ERROR: MethodError: Cannot `convert` an object of type AffExpr to an object of type VariableRef
Closest candidates are:
  convert(::Type{T}, ::T) where T at ~/julia-1.7.3/share/julia/base/essentials.jl:218
  VariableRef(::Any, ::Any) at ~/.julia/packages/JuMP/vuP7I/src/variables.jl:203
 [1] setindex!
   @ ./array.jl:905 [inlined]
 [2] triu!
   @ ~/julia-1.7.3/share/julia/stdlib/v1.7/LinearAlgebra/src/dense.jl:139 [inlined]
 [3] triu(M::Matrix{VariableRef}, k::Int64)
   @ LinearAlgebra ~/julia-1.7.3/share/julia/stdlib/v1.7/LinearAlgebra/src/dense.jl:145
 [4] macro expansion
   @ ~/.julia/packages/MutableArithmetics/9dpep/src/rewrite.jl:322 [inlined]
 [5] macro expansion
   @ ~/.julia/packages/JuMP/vuP7I/src/macros.jl:831 [inlined]
 [6] top-level scope
   @ REPL[20]:1

For the first part, I would write it as

using JuMP
import LinearAlgebra
J, v = 3, 64
model = Model()
@variable(model, -(v-1) <= Q[1:J, 1:J] <= v-1, Int)
@variable(model, 0 <= p[1:J] <= v-1, Int)
@constraint(model, [r=1:J, c=1:J], Q[r, c] == p[c] - p[r])

If you’re coming from Matlab, it takes a bit of getting used to being able to write things other than vector operations, but I think the explicit Q[r, c] == p[c] - p[r] is clearer than the use of repeat with outer, etc.

For the second part, this is a long-standing issue at the interface between JuMP and LinearAlgebra. Essentially, if you have a number x::T, then LinearAlgebra expects zero(T) to also be the same type T. Unfortunately, zero(VariableRef) is an AffExpr which breaks this assumption and leads to a lot of trouble when people try to construct LinearAlgebra matrix types with JuMP variables. As you found, the solution is to convert it to an AffExpr first, either by adding 0.0, or by multiplying by 1.0.
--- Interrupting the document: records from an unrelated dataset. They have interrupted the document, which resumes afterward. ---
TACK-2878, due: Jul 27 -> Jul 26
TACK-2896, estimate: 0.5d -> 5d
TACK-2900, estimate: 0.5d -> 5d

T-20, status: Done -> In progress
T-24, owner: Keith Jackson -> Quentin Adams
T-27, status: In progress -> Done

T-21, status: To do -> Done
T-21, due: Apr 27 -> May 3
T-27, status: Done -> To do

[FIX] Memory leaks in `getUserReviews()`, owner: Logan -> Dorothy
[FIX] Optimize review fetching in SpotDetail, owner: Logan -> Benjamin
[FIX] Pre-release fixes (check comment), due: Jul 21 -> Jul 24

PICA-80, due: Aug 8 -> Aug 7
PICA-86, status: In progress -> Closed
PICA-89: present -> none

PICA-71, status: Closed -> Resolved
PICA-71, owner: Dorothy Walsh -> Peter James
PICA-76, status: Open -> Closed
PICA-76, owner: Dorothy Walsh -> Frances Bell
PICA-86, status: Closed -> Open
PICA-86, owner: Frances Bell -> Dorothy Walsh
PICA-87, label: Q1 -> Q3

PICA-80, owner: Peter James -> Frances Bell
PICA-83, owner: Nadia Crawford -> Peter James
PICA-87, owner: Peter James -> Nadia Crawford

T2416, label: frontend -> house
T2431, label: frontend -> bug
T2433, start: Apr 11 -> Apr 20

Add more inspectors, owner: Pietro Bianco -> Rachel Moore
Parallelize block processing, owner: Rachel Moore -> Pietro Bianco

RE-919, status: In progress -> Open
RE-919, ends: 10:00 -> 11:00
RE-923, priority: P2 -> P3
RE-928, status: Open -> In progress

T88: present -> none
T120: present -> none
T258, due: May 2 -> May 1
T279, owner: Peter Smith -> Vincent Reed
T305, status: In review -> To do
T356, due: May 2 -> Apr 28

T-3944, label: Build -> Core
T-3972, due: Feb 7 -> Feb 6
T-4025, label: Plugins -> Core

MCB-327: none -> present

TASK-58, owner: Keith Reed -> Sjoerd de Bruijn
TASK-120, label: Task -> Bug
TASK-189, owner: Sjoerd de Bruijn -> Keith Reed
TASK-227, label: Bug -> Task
@variable(model, 0 <= uQ[1:J,1:J] <= v-1, Int)
@constraint(model, uQ .== LinearAlgebra.triu(Q .+ 0.0, 1))

You could also do something like

@variable(model, 0 <= uQ[1:J,1:J] <= v-1, Int)
for r in 1:J, c in 1:J
    if c > r
        @constraint(model, uQ[r, c] == Q[r, c])
        fix(uQ[r, c], 0; force = true)

In your example, an alternative way to realize the constraint:
@constraint(model, [r=1:J, c=1:J], Q[r, c] == p[c] - p[r])
is the vectorized constraint:
@constraint(model, Q .== p’ .- p)